State: Making Components Remember

Use the useState hook to give a component memory that survives between renders — and watch React re-render automatically when it changes.

Step 1 of 2

Props come in; state lives inside

Props are data passed in from a parent, and they're read-only. But lots of things need to change inside a component over time: a like count, the text in a search box, whether a menu is open. That changing, component-owned data is called state.

You might think "I'll just use a normal variable." The problem: a plain variable change doesn't tell React to update the screen, and the variable resets to its starting value every time the component re-runs. State solves both: React remembers it between renders, and changing it tells React to re-render.

You create state with the useState hook:

const [count, setCount] = useState(0);
  • count — the current value (starts at 0).
  • setCount — the function you call to change it.
  • useState(0) — sets the starting value.

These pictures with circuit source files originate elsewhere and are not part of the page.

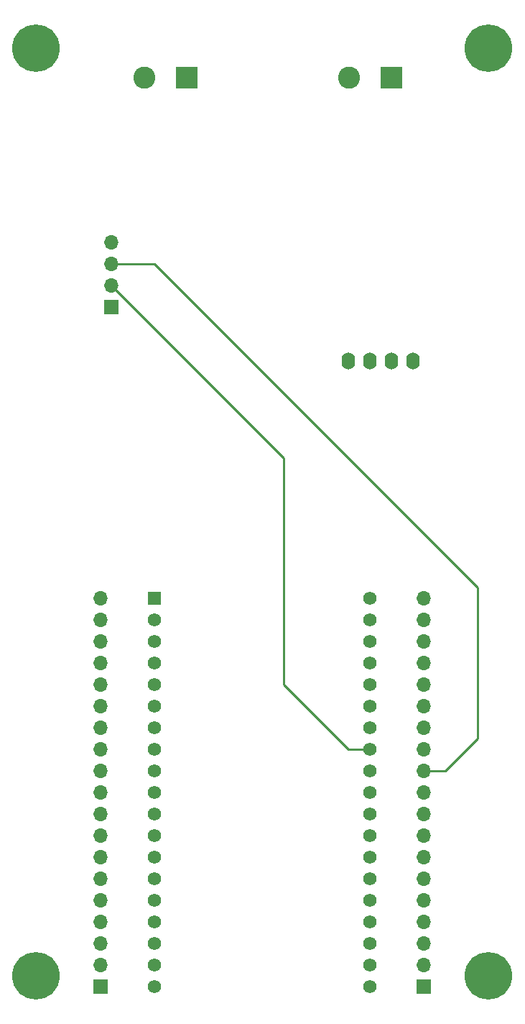
<source format=gbr>
%TF.GenerationSoftware,KiCad,Pcbnew,7.0.9*%
%TF.CreationDate,2024-01-03T21:17:43+01:00*%
%TF.ProjectId,diy_robotics_gripper,6469795f-726f-4626-9f74-6963735f6772,rev?*%
%TF.SameCoordinates,Original*%
%TF.FileFunction,Copper,L2,Bot*%
%TF.FilePolarity,Positive*%
%FSLAX46Y46*%
G04 Gerber Fmt 4.6, Leading zero omitted, Abs format (unit mm)*
G04 Created by KiCad (PCBNEW 7.0.9) date 2024-01-03 21:17:43*
%MOMM*%
%LPD*%
G01*
G04 APERTURE LIST*
%TA.AperFunction,ComponentPad*%
%ADD10R,2.600000X2.600000*%
%TD*%
%TA.AperFunction,ComponentPad*%
%ADD11C,2.600000*%
%TD*%
%TA.AperFunction,ComponentPad*%
%ADD12R,1.700000X1.700000*%
%TD*%
%TA.AperFunction,ComponentPad*%
%ADD13O,1.700000X1.700000*%
%TD*%
%TA.AperFunction,ComponentPad*%
%ADD14C,5.600000*%
%TD*%
%TA.AperFunction,ComponentPad*%
%ADD15O,1.600000X2.000000*%
%TD*%
%TA.AperFunction,ComponentPad*%
%ADD16R,1.560000X1.560000*%
%TD*%
%TA.AperFunction,ComponentPad*%
%ADD17C,1.560000*%
%TD*%
%TA.AperFunction,Conductor*%
%ADD18C,0.250000*%
%TD*%
G04 APERTURE END LIST*
D10*
%TO.P,J5,1,Pin_1*%
%TO.N,/5V*%
X72390000Y-33985000D03*
D11*
%TO.P,J5,2,Pin_2*%
%TO.N,/GND*%
X67390000Y-33985000D03*
%TD*%
D10*
%TO.P,J4,1,Pin_1*%
%TO.N,/GND*%
X48220000Y-33985000D03*
D11*
%TO.P,J4,2,Pin_2*%
%TO.N,/ServoVCC*%
X43220000Y-33985000D03*
%TD*%
D12*
%TO.P,J1,1,Pin_1*%
%TO.N,/GND*%
X39370000Y-60960000D03*
D13*
%TO.P,J1,2,Pin_2*%
%TO.N,S2*%
X39370000Y-58420000D03*
%TO.P,J1,3,Pin_3*%
%TO.N,S1*%
X39370000Y-55880000D03*
%TO.P,J1,4,Pin_4*%
%TO.N,/ServoVCC*%
X39370000Y-53340000D03*
%TD*%
D14*
%TO.P,H1,1*%
%TO.N,N/C*%
X30480000Y-30480000D03*
%TD*%
D12*
%TO.P,J2,1,Pin_1*%
%TO.N,Net-(J2-Pin_1)*%
X76200000Y-140970000D03*
D13*
%TO.P,J2,2,Pin_2*%
%TO.N,Net-(J2-Pin_2)*%
X76200000Y-138430000D03*
%TO.P,J2,3,Pin_3*%
%TO.N,Net-(J2-Pin_3)*%
X76200000Y-135890000D03*
%TO.P,J2,4,Pin_4*%
%TO.N,Net-(J2-Pin_4)*%
X76200000Y-133350000D03*
%TO.P,J2,5,Pin_5*%
%TO.N,Net-(J2-Pin_5)*%
X76200000Y-130810000D03*
%TO.P,J2,6,Pin_6*%
%TO.N,Net-(J2-Pin_6)*%
X76200000Y-128270000D03*
%TO.P,J2,7,Pin_7*%
%TO.N,Net-(J2-Pin_7)*%
X76200000Y-125730000D03*
%TO.P,J2,8,Pin_8*%
%TO.N,Net-(J2-Pin_8)*%
X76200000Y-123190000D03*
%TO.P,J2,9,Pin_9*%
%TO.N,Net-(J2-Pin_9)*%
X76200000Y-120650000D03*
%TO.P,J2,10,Pin_10*%
%TO.N,Net-(J2-Pin_10)*%
X76200000Y-118110000D03*
%TO.P,J2,11,Pin_11*%
%TO.N,S1*%
X76200000Y-115570000D03*
%TO.P,J2,12,Pin_12*%
%TO.N,S2*%
X76200000Y-113030000D03*
%TO.P,J2,13,Pin_13*%
%TO.N,Net-(J2-Pin_13)*%
X76200000Y-110490000D03*
%TO.P,J2,14,Pin_14*%
%TO.N,Disp_SDA*%
X76200000Y-107950000D03*
%TO.P,J2,15,Pin_15*%
%TO.N,Net-(J2-Pin_15)*%
X76200000Y-105410000D03*
%TO.P,J2,16,Pin_16*%
%TO.N,Net-(J2-Pin_16)*%
X76200000Y-102870000D03*
%TO.P,J2,17,Pin_17*%
%TO.N,Disp_SCL*%
X76200000Y-100330000D03*
%TO.P,J2,18,Pin_18*%
%TO.N,Net-(J2-Pin_18)*%
X76200000Y-97790000D03*
%TO.P,J2,19,Pin_19*%
%TO.N,Net-(J2-Pin_19)*%
X76200000Y-95250000D03*
%TD*%
D14*
%TO.P,H2,1*%
%TO.N,N/C*%
X30480000Y-139700000D03*
%TD*%
D15*
%TO.P,Brd1,1,GND*%
%TO.N,/GND*%
X74930000Y-67310000D03*
%TO.P,Brd1,2,VCC*%
%TO.N,/5V*%
X72390000Y-67310000D03*
%TO.P,Brd1,3,SCL*%
%TO.N,Disp_SCL*%
X69850000Y-67310000D03*
%TO.P,Brd1,4,SDA*%
%TO.N,Disp_SDA*%
X67310000Y-67310000D03*
%TD*%
D16*
%TO.P,U7,J2-1,3V3*%
%TO.N,Net-(J3-Pin_19)*%
X44450000Y-95250000D03*
D17*
%TO.P,U7,J2-2,EN*%
%TO.N,Net-(J3-Pin_18)*%
X44450000Y-97790000D03*
%TO.P,U7,J2-3,SENSOR_VP*%
%TO.N,Net-(J3-Pin_17)*%
X44450000Y-100330000D03*
%TO.P,U7,J2-4,SENSOR_VN*%
%TO.N,Net-(J3-Pin_16)*%
X44450000Y-102870000D03*
%TO.P,U7,J2-5,IO34*%
%TO.N,Net-(J3-Pin_15)*%
X44450000Y-105410000D03*
%TO.P,U7,J2-6,IO35*%
%TO.N,Net-(J3-Pin_14)*%
X44450000Y-107950000D03*
%TO.P,U7,J2-7,IO32*%
%TO.N,Net-(J3-Pin_13)*%
X44450000Y-110490000D03*
%TO.P,U7,J2-8,IO33*%
%TO.N,Net-(J3-Pin_12)*%
X44450000Y-113030000D03*
%TO.P,U7,J2-9,IO25*%
%TO.N,Net-(J3-Pin_11)*%
X44450000Y-115570000D03*
%TO.P,U7,J2-10,IO26*%
%TO.N,Net-(J3-Pin_10)*%
X44450000Y-118110000D03*
%TO.P,U7,J2-11,IO27*%
%TO.N,Net-(J3-Pin_9)*%
X44450000Y-120650000D03*
%TO.P,U7,J2-12,IO14*%
%TO.N,Net-(J3-Pin_8)*%
X44450000Y-123190000D03*
%TO.P,U7,J2-13,IO12*%
%TO.N,Net-(J3-Pin_7)*%
X44450000Y-125730000D03*
%TO.P,U7,J2-14,GND1*%
%TO.N,/GND*%
X44450000Y-128270000D03*
%TO.P,U7,J2-15,IO13*%
%TO.N,Net-(J3-Pin_5)*%
X44450000Y-130810000D03*
%TO.P,U7,J2-16,SD2*%
%TO.N,Net-(J3-Pin_4)*%
X44450000Y-133350000D03*
%TO.P,U7,J2-17,SD3*%
%TO.N,Net-(J3-Pin_3)*%
X44450000Y-135890000D03*
%TO.P,U7,J2-18,CMD*%
%TO.N,Net-(J3-Pin_2)*%
X44450000Y-138430000D03*
%TO.P,U7,J2-19,EXT_5V*%
%TO.N,/5V*%
X44450000Y-140970000D03*
%TO.P,U7,J3-1,GND3*%
%TO.N,Net-(J2-Pin_19)*%
X69850000Y-95250000D03*
%TO.P,U7,J3-2,IO23*%
%TO.N,Net-(J2-Pin_18)*%
X69850000Y-97790000D03*
%TO.P,U7,J3-3,IO22*%
%TO.N,Disp_SCL*%
X69850000Y-100330000D03*
%TO.P,U7,J3-4,TXD0*%
%TO.N,Net-(J2-Pin_16)*%
X69850000Y-102870000D03*
%TO.P,U7,J3-5,RXD0*%
%TO.N,Net-(J2-Pin_15)*%
X69850000Y-105410000D03*
%TO.P,U7,J3-6,IO21*%
%TO.N,Disp_SDA*%
X69850000Y-107950000D03*
%TO.P,U7,J3-7,GND2*%
%TO.N,Net-(J2-Pin_13)*%
X69850000Y-110490000D03*
%TO.P,U7,J3-8,IO19*%
%TO.N,S2*%
X69850000Y-113030000D03*
%TO.P,U7,J3-9,IO18*%
%TO.N,S1*%
X69850000Y-115570000D03*
%TO.P,U7,J3-10,IO5*%
%TO.N,Net-(J2-Pin_10)*%
X69850000Y-118110000D03*
%TO.P,U7,J3-11,IO17*%
%TO.N,Net-(J2-Pin_9)*%
X69850000Y-120650000D03*
%TO.P,U7,J3-12,IO16*%
%TO.N,Net-(J2-Pin_8)*%
X69850000Y-123190000D03*
%TO.P,U7,J3-13,IO4*%
%TO.N,Net-(J2-Pin_7)*%
X69850000Y-125730000D03*
%TO.P,U7,J3-14,IO0*%
%TO.N,Net-(J2-Pin_6)*%
X69850000Y-128270000D03*
%TO.P,U7,J3-15,IO2*%
%TO.N,Net-(J2-Pin_5)*%
X69850000Y-130810000D03*
%TO.P,U7,J3-16,IO15*%
%TO.N,Net-(J2-Pin_4)*%
X69850000Y-133350000D03*
%TO.P,U7,J3-17,SD1*%
%TO.N,Net-(J2-Pin_3)*%
X69850000Y-135890000D03*
%TO.P,U7,J3-18,SD0*%
%TO.N,Net-(J2-Pin_2)*%
X69850000Y-138430000D03*
%TO.P,U7,J3-19,CLK*%
%TO.N,Net-(J2-Pin_1)*%
X69850000Y-140970000D03*
%TD*%
D14*
%TO.P,H3,1*%
%TO.N,N/C*%
X83820000Y-30480000D03*
%TD*%
%TO.P,H4,1*%
%TO.N,N/C*%
X83820000Y-139700000D03*
%TD*%
D12*
%TO.P,J3,1,Pin_1*%
%TO.N,/5V*%
X38100000Y-140970000D03*
D13*
%TO.P,J3,2,Pin_2*%
%TO.N,Net-(J3-Pin_2)*%
X38100000Y-138430000D03*
%TO.P,J3,3,Pin_3*%
%TO.N,Net-(J3-Pin_3)*%
X38100000Y-135890000D03*
%TO.P,J3,4,Pin_4*%
%TO.N,Net-(J3-Pin_4)*%
X38100000Y-133350000D03*
%TO.P,J3,5,Pin_5*%
%TO.N,Net-(J3-Pin_5)*%
X38100000Y-130810000D03*
%TO.P,J3,6,Pin_6*%
%TO.N,/GND*%
X38100000Y-128270000D03*
%TO.P,J3,7,Pin_7*%
%TO.N,Net-(J3-Pin_7)*%
X38100000Y-125730000D03*
%TO.P,J3,8,Pin_8*%
%TO.N,Net-(J3-Pin_8)*%
X38100000Y-123190000D03*
%TO.P,J3,9,Pin_9*%
%TO.N,Net-(J3-Pin_9)*%
X38100000Y-120650000D03*
%TO.P,J3,10,Pin_10*%
%TO.N,Net-(J3-Pin_10)*%
X38100000Y-118110000D03*
%TO.P,J3,11,Pin_11*%
%TO.N,Net-(J3-Pin_11)*%
X38100000Y-115570000D03*
%TO.P,J3,12,Pin_12*%
%TO.N,Net-(J3-Pin_12)*%
X38100000Y-113030000D03*
%TO.P,J3,13,Pin_13*%
%TO.N,Net-(J3-Pin_13)*%
X38100000Y-110490000D03*
%TO.P,J3,14,Pin_14*%
%TO.N,Net-(J3-Pin_14)*%
X38100000Y-107950000D03*
%TO.P,J3,15,Pin_15*%
%TO.N,Net-(J3-Pin_15)*%
X38100000Y-105410000D03*
%TO.P,J3,16,Pin_16*%
%TO.N,Net-(J3-Pin_16)*%
X38100000Y-102870000D03*
%TO.P,J3,17,Pin_17*%
%TO.N,Net-(J3-Pin_17)*%
X38100000Y-100330000D03*
%TO.P,J3,18,Pin_18*%
%TO.N,Net-(J3-Pin_18)*%
X38100000Y-97790000D03*
%TO.P,J3,19,Pin_19*%
%TO.N,Net-(J3-Pin_19)*%
X38100000Y-95250000D03*
%TD*%
D18*
%TO.N,S1*%
X78740000Y-115570000D02*
X76200000Y-115570000D01*
X39370000Y-55880000D02*
X44450000Y-55880000D01*
X82550000Y-93980000D02*
X82550000Y-111760000D01*
X44450000Y-55880000D02*
X82550000Y-93980000D01*
X82550000Y-111760000D02*
X78740000Y-115570000D01*
%TO.N,S2*%
X59690000Y-78740000D02*
X59690000Y-105410000D01*
X67310000Y-113030000D02*
X69850000Y-113030000D01*
X39370000Y-58420000D02*
X59690000Y-78740000D01*
X59690000Y-105410000D02*
X67310000Y-113030000D01*
%TD*%
M02*

</source>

When you call setCount(count + 1), React updates the value and re-runs the component so the screen matches. This is the magic from lesson 1, finally in your hands.

Think of it this way: State is a whiteboard a component keeps next to its desk. Props are a memo handed to it from the boss (can't be edited). The whiteboard is the component's own — it can wipe and rewrite it, and whenever it does, React repaints the part of the screen that showed it.
Web Standard — the Rules of Hooks

Functions starting with use (like useState) are called hooks. Call them only at the top level of your component — never inside an if, a loop, or a nested function. React relies on hooks being called in the same order every render.